Ausstattung mit LED-Technik

Deutsches Museum in anderem Licht

Stephan Boehme und Andrea Niehaus, die eine der neuen LED-Leuchten in der Hand hält.

Stephan Boehme und Andrea Niehaus, die eine der neuen LED-Leuchten in der Hand hält.

Bonn. „Und sie sehen auch noch richtig geil aus“, sagte am Dienstag Andrea Niehaus und meinte damit die neuen LED-Leuchten im Deutschen Museum. Track Lights werden die Leuchten genannt, die das Unternehmen LEDexchange aus Rheinbreitbach dem vom Aus bedrohten Museums spendiert hat.
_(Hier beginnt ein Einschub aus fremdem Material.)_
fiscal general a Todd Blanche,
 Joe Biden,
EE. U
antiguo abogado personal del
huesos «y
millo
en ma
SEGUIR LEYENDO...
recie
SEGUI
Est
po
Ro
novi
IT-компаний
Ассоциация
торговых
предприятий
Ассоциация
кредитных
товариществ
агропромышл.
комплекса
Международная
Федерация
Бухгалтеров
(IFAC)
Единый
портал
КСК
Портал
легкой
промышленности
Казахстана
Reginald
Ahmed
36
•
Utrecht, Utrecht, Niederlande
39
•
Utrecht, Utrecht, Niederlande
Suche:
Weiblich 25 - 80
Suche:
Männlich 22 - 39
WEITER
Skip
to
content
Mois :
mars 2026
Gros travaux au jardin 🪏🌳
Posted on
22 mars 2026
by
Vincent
Die Leuchten lassen sich durch Einklicken in das bestehende Schienensystem des Hauses integrieren. Und sie verbrauchen weniger Strom, erläuterte Firmen-Geschäftsführer Stephan Boehme.
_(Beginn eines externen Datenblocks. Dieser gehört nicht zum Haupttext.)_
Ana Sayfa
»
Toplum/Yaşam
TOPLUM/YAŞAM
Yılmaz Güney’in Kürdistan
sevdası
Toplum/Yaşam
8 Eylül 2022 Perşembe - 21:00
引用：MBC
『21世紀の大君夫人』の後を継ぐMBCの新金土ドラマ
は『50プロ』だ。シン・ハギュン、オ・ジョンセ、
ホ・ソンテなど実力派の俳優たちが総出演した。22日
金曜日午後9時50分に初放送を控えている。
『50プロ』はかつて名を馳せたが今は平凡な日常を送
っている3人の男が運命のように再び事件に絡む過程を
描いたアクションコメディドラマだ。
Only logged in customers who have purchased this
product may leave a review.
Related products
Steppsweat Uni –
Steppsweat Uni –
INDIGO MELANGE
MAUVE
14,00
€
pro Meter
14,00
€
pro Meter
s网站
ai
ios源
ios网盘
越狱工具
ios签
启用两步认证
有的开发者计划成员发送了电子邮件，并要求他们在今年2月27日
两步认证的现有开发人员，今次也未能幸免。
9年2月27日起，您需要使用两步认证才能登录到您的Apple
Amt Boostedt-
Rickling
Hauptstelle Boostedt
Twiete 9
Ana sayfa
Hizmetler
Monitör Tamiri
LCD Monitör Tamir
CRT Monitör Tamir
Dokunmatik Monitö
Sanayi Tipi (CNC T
Durch den Austausch rechnet das Museum mit einer deutlichen Reduzierung der Stromkosten: Hochgerechnet auf die durchschnittliche Lebensdauer der ausgetauschten Leuchtmittel rechne man mit einer Ersparnis von 21.000 Euro im Jahr. „Da LED deutlich weniger wartungsintensiv sind und viel seltener ausgetauscht werden müssen kommen dazu noch weitere Einsparungen bei den Betriebskosten“, sagte Museumschefin Niehaus. Auch die Klimaanlage könne in der Kühllast deutlich reduziert werden, weil LEDs kaum Wärme produzieren.

Sparpotenzial von bis zu 36.000 Euro

So könnten im Jahr bis zu 36.000 Euro gespart werden, die die vorhandene Finanzierungslücke zum Erhalt des Museums spürbar verkleinerten, erklärten Niehaus und Boehme. 70 Prozent der alten Leuchten sind schon ausgetauscht – bei den restlichen 30 Prozent wird der Austausch mit etwas mehr Aufwand verbunden sein.

Die Direktorin sieht ihr durch die Streichung des städtischen Zuschusses bedrohtes Haus durch das Geschenk ein bisschen weniger gefährdet: „Das ist wie Ostern und Weihnachten an einem Tag: Durch die zu erwartende Kostenersparnis wird der Erhalt des Standorts Bonn für alle Beteiligten leichter gemacht.“ Man werde nicht nur nachhaltig die Energiekosten senken, sondern auch neueste Technologie aus der Region ausstellen und sich über helleres Licht freuen.